## Start

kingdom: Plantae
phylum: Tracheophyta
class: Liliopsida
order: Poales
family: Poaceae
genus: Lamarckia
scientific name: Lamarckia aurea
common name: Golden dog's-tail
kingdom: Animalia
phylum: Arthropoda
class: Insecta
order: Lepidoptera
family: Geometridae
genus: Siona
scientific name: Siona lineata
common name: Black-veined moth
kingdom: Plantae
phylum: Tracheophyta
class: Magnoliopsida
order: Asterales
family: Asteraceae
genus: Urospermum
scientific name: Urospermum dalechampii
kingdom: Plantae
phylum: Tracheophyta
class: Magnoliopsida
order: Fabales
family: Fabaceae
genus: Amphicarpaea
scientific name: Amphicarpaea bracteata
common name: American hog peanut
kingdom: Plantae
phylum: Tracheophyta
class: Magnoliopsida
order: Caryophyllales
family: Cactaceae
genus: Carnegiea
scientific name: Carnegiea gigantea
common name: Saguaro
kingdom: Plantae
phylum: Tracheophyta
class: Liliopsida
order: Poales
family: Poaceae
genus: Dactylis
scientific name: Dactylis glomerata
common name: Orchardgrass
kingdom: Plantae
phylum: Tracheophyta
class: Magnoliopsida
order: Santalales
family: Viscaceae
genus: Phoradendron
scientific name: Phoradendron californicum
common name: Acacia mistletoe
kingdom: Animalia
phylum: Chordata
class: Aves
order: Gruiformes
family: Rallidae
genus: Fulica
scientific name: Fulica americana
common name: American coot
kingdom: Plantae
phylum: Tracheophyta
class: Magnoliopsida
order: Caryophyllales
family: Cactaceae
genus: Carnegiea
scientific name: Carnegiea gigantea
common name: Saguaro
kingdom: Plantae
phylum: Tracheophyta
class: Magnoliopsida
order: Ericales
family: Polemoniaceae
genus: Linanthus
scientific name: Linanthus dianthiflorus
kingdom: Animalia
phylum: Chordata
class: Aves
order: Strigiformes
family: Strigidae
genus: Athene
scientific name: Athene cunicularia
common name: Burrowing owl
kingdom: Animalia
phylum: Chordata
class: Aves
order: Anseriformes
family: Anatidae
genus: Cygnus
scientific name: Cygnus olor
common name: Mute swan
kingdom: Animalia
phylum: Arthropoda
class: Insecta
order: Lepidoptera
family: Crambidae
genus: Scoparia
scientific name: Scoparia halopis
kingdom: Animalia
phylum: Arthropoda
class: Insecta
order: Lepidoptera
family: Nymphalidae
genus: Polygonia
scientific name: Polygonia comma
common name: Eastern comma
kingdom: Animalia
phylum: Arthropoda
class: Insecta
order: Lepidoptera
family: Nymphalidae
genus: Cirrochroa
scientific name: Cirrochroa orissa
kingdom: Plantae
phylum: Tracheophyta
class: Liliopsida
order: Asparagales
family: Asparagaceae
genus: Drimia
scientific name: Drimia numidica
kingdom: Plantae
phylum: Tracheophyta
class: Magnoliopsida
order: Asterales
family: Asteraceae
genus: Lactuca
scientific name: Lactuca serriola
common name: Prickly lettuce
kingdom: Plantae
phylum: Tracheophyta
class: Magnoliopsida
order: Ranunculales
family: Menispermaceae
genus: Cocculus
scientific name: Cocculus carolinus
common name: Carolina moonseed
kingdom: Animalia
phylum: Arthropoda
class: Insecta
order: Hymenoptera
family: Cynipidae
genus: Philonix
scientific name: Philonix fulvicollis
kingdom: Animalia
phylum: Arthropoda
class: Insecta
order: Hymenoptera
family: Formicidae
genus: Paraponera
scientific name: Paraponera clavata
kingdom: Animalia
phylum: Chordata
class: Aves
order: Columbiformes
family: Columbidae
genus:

## End

Please format every line of the listing above as a JSON list of strings, one string per line, with blank lines left out.

- **RESULT OF THE EXERCISE**:
[
  "kingdom: Plantae",
  "phylum: Tracheophyta",
  "class: Liliopsida",
  "order: Poales",
  "family: Poaceae",
  "genus: Lamarckia",
  "scientific name: Lamarckia aurea",
  "common name: Golden dog's-tail",
  "kingdom: Animalia",
  "phylum: Arthropoda",
  "class: Insecta",
  "order: Lepidoptera",
  "family: Geometridae",
  "genus: Siona",
  "scientific name: Siona lineata",
  "common name: Black-veined moth",
  "kingdom: Plantae",
  "phylum: Tracheophyta",
  "class: Magnoliopsida",
  "order: Asterales",
  "family: Asteraceae",
  "genus: Urospermum",
  "scientific name: Urospermum dalechampii",
  "kingdom: Plantae",
  "phylum: Tracheophyta",
  "class: Magnoliopsida",
  "order: Fabales",
  "family: Fabaceae",
  "genus: Amphicarpaea",
  "scientific name: Amphicarpaea bracteata",
  "common name: American hog peanut",
  "kingdom: Plantae",
  "phylum: Tracheophyta",
  "class: Magnoliopsida",
  "order: Caryophyllales",
  "family: Cactaceae",
  "genus: Carnegiea",
  "scientific name: Carnegiea gigantea",
  "common name: Saguaro",
  "kingdom: Plantae",
  "phylum: Tracheophyta",
  "class: Liliopsida",
  "order: Poales",
  "family: Poaceae",
  "genus: Dactylis",
  "scientific name: Dactylis glomerata",
  "common name: Orchardgrass",
  "kingdom: Plantae",
  "phylum: Tracheophyta",
  "class: Magnoliopsida",
  "order: Santalales",
  "family: Viscaceae",
  "genus: Phoradendron",
  "scientific name: Phoradendron californicum",
  "common name: Acacia mistletoe",
  "kingdom: Animalia",
  "phylum: Chordata",
  "class: Aves",
  "order: Gruiformes",
  "family: Rallidae",
  "genus: Fulica",
  "scientific name: Fulica americana",
  "common name: American coot",
  "kingdom: Plantae",
  "phylum: Tracheophyta",
  "class: Magnoliopsida",
  "order: Caryophyllales",
  "family: Cactaceae",
  "genus: Carnegiea",
  "scientific name: Carnegiea gigantea",
  "common name: Saguaro",
  "kingdom: Plantae",
  "phylum: Tracheophyta",
  "class: Magnoliopsida",
  "order: Ericales",
  "family: Polemoniaceae",
  "genus: Linanthus",
  "scientific name: Linanthus dianthiflorus",
  "kingdom: Animalia",
  "phylum: Chordata",
  "class: Aves",
  "order: Strigiformes",
  "family: Strigidae",
  "genus: Athene",
  "scientific name: Athene cunicularia",
  "common name: Burrowing owl",
  "kingdom: Animalia",
  "phylum: Chordata",
  "class: Aves",
  "order: Anseriformes",
  "family: Anatidae",
  "genus: Cygnus",
  "scientific name: Cygnus olor",
  "common name: Mute swan",
  "kingdom: Animalia",
  "phylum: Arthropoda",
  "class: Insecta",
  "order: Lepidoptera",
  "family: Crambidae",
  "genus: Scoparia",
  "scientific name: Scoparia halopis",
  "kingdom: Animalia",
  "phylum: Arthropoda",
  "class: Insecta",
  "order: Lepidoptera",
  "family: Nymphalidae",
  "genus: Polygonia",
  "scientific name: Polygonia comma",
  "common name: Eastern comma",
  "kingdom: Animalia",
  "phylum: Arthropoda",
  "class: Insecta",
  "order: Lepidoptera",
  "family: Nymphalidae",
  "genus: Cirrochroa",
  "scientific name: Cirrochroa orissa",
  "kingdom: Plantae",
  "phylum: Tracheophyta",
  "class: Liliopsida",
  "order: Asparagales",
  "family: Asparagaceae",
  "genus: Drimia",
  "scientific name: Drimia numidica",
  "kingdom: Plantae",
  "phylum: Tracheophyta",
  "class: Magnoliopsida",
  "order: Asterales",
  "family: Asteraceae",
  "genus: Lactuca",
  "scientific name: Lactuca serriola",
  "common name: Prickly lettuce",
  "kingdom: Plantae",
  "phylum: Tracheophyta",
  "class: Magnoliopsida",
  "order: Ranunculales",
  "family: Menispermaceae",
  "genus: Cocculus",
  "scientific name: Cocculus carolinus",
  "common name: Carolina moonseed",
  "kingdom: Animalia",
  "phylum: Arthropoda",
  "class: Insecta",
  "order: Hymenoptera",
  "family: Cynipidae",
  "genus: Philonix",
  "scientific name: Philonix fulvicollis",
  "kingdom: Animalia",
  "phylum: Arthropoda",
  "class: Insecta",
  "order: Hymenoptera",
  "family: Formicidae",
  "genus: Paraponera",
  "scientific name: Paraponera clavata",
  "kingdom: Animalia",
  "phylum: Chordata",
  "class: Aves",
  "order: Columbiformes",
  "family: Columbidae",
  "genus:"
]